Despite what the popular entertainment landscape and its doomsayers would have you believe, Hollywood is pretty rife with bold strategies. The key is in how we define “bold.” For instance, casting Robert Downey Jr. as Iron Man way back in the aughts was a bold strategy that changed the game for the better, whereas signing off on the script of Harold and the Purple Crayon was a bold strategy in the sense that you’d have to be completely delusional to do such a thing.
This was precisely what Sony did, but apparently they didn’t actually commit to the Zachary Levi-led nothing-burger in full. According to Bloomberg, Sony executives made contact with Netflix to see if they wanted to buy Harold and the Purple Crayon, as they believed that it would lose money at the theater by competing with Inside Out 2 and Despicable Me 4, thereby making streaming the more financially-safe destination for the film. Netflix declined the offer, and precisely for the reason you think.
In other words, Harold and the Purple Crayon was rejected because it is not a good film by any stretch of the imagination. It claims to champion the idea of believing in oneself, and yet it doesn’t believe that children deserve more in their media than sugary CGI spectacles and incoherent shenanigans for the sake of incoherent shenanigans.
Per the same Bloomberg article, Netflix is interested in changing the way streaming is perceived by the industry at large. It wants to fight back against the notion of “straight-to-streaming” being a pejorative, and it can’t do that if it agrees to take on whatever slop is tossed its way. Netflix wants to dispel the narrative that films cannot have a cultural impact without the theatrical experience, or that a theatrical release is the only proof positive of quality.
Consider Barbenheimer. Did Barbie‘s and Oppenheimer‘s high-gross and cultural impact come only from the provocative nature of its deeply emotional ideas, ideas which viewers would then actively carry with them, forever? Let’s not kid ourselves; the Barbenheimer cultural impact began and ended with FOMO, regardless of how great both movies were; it was a cultural touchstone in the summer of 2023 to attend one, or both, in person at the cineplex.
Meanwhile, Best Foreign Language Film Oscar-winner A Fantastic Woman — a Chilean film about a transgender woman — was the catalyst for transgender rights becoming a point of Chilean national pride, and resulted in bills being passed that expanded the freedoms of Chilean trans people. A Fantastic Woman‘s box office haul? A measly $3.7 million; hardly what you’d call a “cultural impact,” and yet the film’s influence was far more palpable and nutritious than that of many other, more lucrative theatrical releases.
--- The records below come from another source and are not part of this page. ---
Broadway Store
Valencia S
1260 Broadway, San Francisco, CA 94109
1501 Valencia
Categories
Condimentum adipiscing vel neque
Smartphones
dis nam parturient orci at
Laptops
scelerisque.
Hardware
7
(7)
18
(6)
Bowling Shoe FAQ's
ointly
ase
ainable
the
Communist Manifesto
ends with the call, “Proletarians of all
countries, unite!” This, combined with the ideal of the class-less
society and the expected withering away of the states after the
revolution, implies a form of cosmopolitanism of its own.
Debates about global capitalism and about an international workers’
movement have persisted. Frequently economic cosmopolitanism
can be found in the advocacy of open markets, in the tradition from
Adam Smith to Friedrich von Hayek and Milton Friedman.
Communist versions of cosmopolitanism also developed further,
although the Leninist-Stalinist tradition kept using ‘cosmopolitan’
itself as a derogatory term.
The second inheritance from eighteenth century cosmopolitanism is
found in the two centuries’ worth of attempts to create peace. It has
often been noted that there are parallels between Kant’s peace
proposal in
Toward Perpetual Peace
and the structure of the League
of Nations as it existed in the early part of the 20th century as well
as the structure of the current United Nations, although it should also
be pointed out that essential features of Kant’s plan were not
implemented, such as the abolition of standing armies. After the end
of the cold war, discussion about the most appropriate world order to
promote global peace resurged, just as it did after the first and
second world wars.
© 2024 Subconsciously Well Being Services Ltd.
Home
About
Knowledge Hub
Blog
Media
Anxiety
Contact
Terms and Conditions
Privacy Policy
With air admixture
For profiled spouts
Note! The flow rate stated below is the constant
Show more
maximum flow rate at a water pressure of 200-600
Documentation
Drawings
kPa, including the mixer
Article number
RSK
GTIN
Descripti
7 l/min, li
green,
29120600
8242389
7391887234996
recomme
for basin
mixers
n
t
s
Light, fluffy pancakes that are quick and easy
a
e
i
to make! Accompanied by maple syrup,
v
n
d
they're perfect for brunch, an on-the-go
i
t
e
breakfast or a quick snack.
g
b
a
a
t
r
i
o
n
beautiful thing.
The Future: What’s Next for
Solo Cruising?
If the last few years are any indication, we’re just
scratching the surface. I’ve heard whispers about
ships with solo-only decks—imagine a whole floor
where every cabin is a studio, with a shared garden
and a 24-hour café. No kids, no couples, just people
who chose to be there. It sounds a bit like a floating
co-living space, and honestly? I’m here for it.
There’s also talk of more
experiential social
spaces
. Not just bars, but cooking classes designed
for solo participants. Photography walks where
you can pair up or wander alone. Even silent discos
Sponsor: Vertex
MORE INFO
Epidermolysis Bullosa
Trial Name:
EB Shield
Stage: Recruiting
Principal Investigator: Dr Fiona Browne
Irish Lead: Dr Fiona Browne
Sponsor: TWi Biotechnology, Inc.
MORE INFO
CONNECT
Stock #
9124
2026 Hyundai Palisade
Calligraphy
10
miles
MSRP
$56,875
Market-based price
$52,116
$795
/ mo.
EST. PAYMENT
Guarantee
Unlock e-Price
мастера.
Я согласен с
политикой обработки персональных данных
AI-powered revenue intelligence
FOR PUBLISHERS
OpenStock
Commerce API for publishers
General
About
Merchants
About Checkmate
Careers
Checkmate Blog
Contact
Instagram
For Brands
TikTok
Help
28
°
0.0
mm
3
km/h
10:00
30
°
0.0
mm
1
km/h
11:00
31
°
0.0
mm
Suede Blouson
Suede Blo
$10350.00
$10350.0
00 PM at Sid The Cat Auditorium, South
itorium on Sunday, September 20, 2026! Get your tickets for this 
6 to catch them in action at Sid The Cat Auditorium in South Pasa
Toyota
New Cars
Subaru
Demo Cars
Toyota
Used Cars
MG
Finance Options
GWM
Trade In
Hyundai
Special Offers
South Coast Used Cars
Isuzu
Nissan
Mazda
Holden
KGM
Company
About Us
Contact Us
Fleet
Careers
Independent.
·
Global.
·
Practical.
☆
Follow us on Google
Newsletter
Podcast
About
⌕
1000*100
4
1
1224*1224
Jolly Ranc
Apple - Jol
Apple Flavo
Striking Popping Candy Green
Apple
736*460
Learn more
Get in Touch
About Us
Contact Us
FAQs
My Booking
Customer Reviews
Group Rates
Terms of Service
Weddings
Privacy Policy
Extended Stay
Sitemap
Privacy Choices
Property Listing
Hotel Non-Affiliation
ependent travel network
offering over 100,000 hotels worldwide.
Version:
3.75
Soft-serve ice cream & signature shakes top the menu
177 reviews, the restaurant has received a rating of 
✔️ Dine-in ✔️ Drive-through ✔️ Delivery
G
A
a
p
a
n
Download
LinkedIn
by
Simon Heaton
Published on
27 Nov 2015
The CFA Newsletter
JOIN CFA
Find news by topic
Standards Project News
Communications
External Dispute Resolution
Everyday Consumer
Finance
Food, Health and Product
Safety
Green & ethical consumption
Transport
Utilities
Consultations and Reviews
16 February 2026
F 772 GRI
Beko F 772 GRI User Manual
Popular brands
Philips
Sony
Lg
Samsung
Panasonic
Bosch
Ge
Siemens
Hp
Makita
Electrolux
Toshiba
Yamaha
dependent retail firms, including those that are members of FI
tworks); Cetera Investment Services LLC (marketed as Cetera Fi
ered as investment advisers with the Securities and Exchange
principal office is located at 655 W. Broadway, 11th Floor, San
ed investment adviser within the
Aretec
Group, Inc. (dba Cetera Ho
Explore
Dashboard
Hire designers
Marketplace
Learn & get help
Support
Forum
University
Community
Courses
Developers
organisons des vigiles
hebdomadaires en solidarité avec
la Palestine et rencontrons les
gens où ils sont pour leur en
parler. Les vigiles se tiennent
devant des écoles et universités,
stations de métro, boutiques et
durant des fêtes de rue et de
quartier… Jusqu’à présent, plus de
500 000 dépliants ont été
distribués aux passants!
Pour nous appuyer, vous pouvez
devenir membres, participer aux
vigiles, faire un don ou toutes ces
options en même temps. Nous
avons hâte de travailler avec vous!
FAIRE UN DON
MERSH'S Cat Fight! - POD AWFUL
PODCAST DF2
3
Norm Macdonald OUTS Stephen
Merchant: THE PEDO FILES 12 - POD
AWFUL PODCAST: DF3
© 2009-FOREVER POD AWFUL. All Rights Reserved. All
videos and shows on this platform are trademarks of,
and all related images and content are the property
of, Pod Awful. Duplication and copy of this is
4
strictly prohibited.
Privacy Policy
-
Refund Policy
Perhaps, then, we should start calling the so-called “cultural impact” of the theatrical release for what it actually is; a vapid feeling of importance, rather than actually being important. There’s pros and cons to both streaming films and theatrical releases, for sure, but let’s actually be honest about them.
At the end of the day, we should just be thankful that Netflix is going to (allegedly) prioritize good movies from here on out; a goal that Sony would be wise to follow, lest we get encumbered with more films like Harold and the Purple Crayon.